> **WORK REQUIRED**:
Scan the entries below. Report each line where the string "допродажи" occurs.

> **Page-level text extractions**:
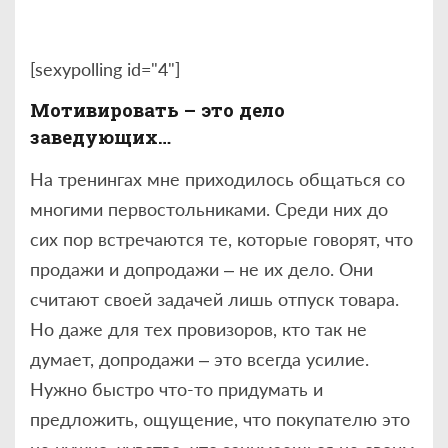
[sexypolling id="4"]
Мотивировать – это дело
заведующих…
На тренингах мне приходилось общаться со
многими первостольниками. Среди них до
сих пор встречаются те, которые говорят, что
продажи и допродажи – не их дело. Они
считают своей задачей лишь отпуск товара.
Но даже для тех провизоров, кто так не
думает, допродажи – это всегда усилие.
Нужно быстро что-то придумать и
предложить, ощущение, что покупателю это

> **ANSWER BOX**:
продажи и допродажи – не их дело. Они
думает, допродажи – это всегда усилие.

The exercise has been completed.